Excellent! We’ve now got our 95% confidence intervals… or do we?

### Confidence intervals, pt.2 – what’s going on?

Some of the more statistically minded of you may have been yelling at the screen when I used the 1.96 value from the Z distribution to calculate my confidence intervals. You see, confidence intervals shouldn’t always simply use the Z distribution, even though that’s the standard formula you’ll find when looking up the definition of confidence intervals. Rather, when you’ve got a small sample, which is generally defined as under 30, you should use the T distribution because the size of the sample may skew the normality of the sample. Again, there’s a lot of good information here.

I started investigating this when I noticed that Tableau’s average with 95% confidence interval calculations were different from my manually calculated ones. Have a look at this comparison – you’ll notice that the confidence interval values are slightly different:

I started playing around with the Z/T value in the confidence interval calculation by making it parameter-driven, and I found that Tableau’s confidence interval calculation seemed to use a number like 2.048 rather than 1.96:

This is because Tableau’s confidence interval calculation is using the T distribution rather than the Z distribution. You can find the appropriate T values to use based on your degrees of freedom (which is your sample size minus one) in Appendix B.2 of this very useful pdf (there’s also a table set to 4dp instead of 3dp here). In my case, I’ve got 29 participants, so the degrees of freedom is 28, and the lookup table shows that the relevant T value for a 95% confidence interval is 2.048, so I can put that in my confidence interval calculations. It also looks like Tableau’s confidence intervals are calculated on a more precise number than 2.048, which suggests that the back end is calculating it directly from the T distribution rather than using the fairly common approach of looking it up in a table where everything is rounded to three decimal places. That’s pretty nice too.

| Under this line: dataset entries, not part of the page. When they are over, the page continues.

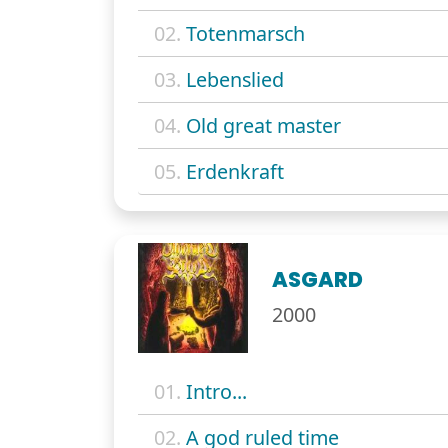
02.
Totenmarsch
03.
Lebenslied
04.
Old great master
05.
Erdenkraft
ASGARD
2000
01.
Intro...
02.
A god ruled time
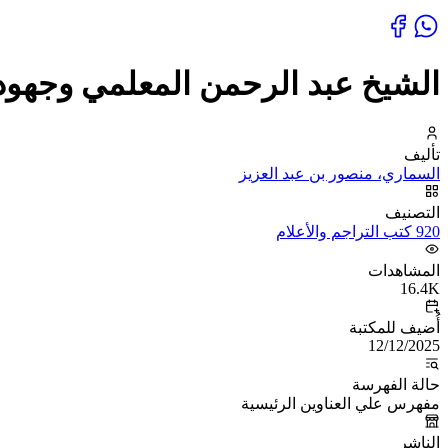
الشيخ عبد الرحمن المعلمي وجهوده
تأليف
السماري، منصور بن عبد العزيز
التصنيف
920 كتب التراجم والأعلام
المشاهدات
16.4K
أُضيف للمكتبة
12/12/2025
حالة الفهرسة
مفهرس علي العناوين الرئيسية
الناشر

My next step was to check whether Tableau switches between the T and Z distributions based on sample size. So, I duplicated my data and fudged the [correct] field by a random number to create a sample of 58 participants. With 58 participants, it’s fine to use the Z distribution to calculate 95% confidence intervals. But even then, it looks like Tableau is using the T distribution – when I set my parameter to 2.0025 using the slightly-more-precise values in the T table here, you can see that the confidence intervals using T values, not Z values, match Tableau’s calculations:

This is pretty good as well, I think. As your sample size increases, the T distribution starts to match the Z distribution more and more closely anyway. Notice how, with 29 participants, the T value was 2.0484, and with 58 participants, it was 2.0025. This is getting closer and closer to 1.96. At 200 participants, the T value would be 1.9719. Overstating the confidence intervals by using the T distribution is safer default behaviour than accidentally understating them by using the Z distribution.

So, to conclude, I’ve found out the following about confidence intervals in Tableau:

- They’re based on standard errors which use the corrected sample standard deviation (and Tableau’s STDEV() function returns the corrected sample standard deviation as well).
- They’re based on the T distribution regardless of your sample size.

Again, I’ve published the workbook containing my demo graphs and my standard deviation and T vs. Z explorations here: https://public.tableau.com/profile/gwilym#!/vizhome/Standarderrorsandconfidenceintervals/Standarderrorbarsoptions

One final word of thanks to my colleague David for helping me out with some of the troubleshooting!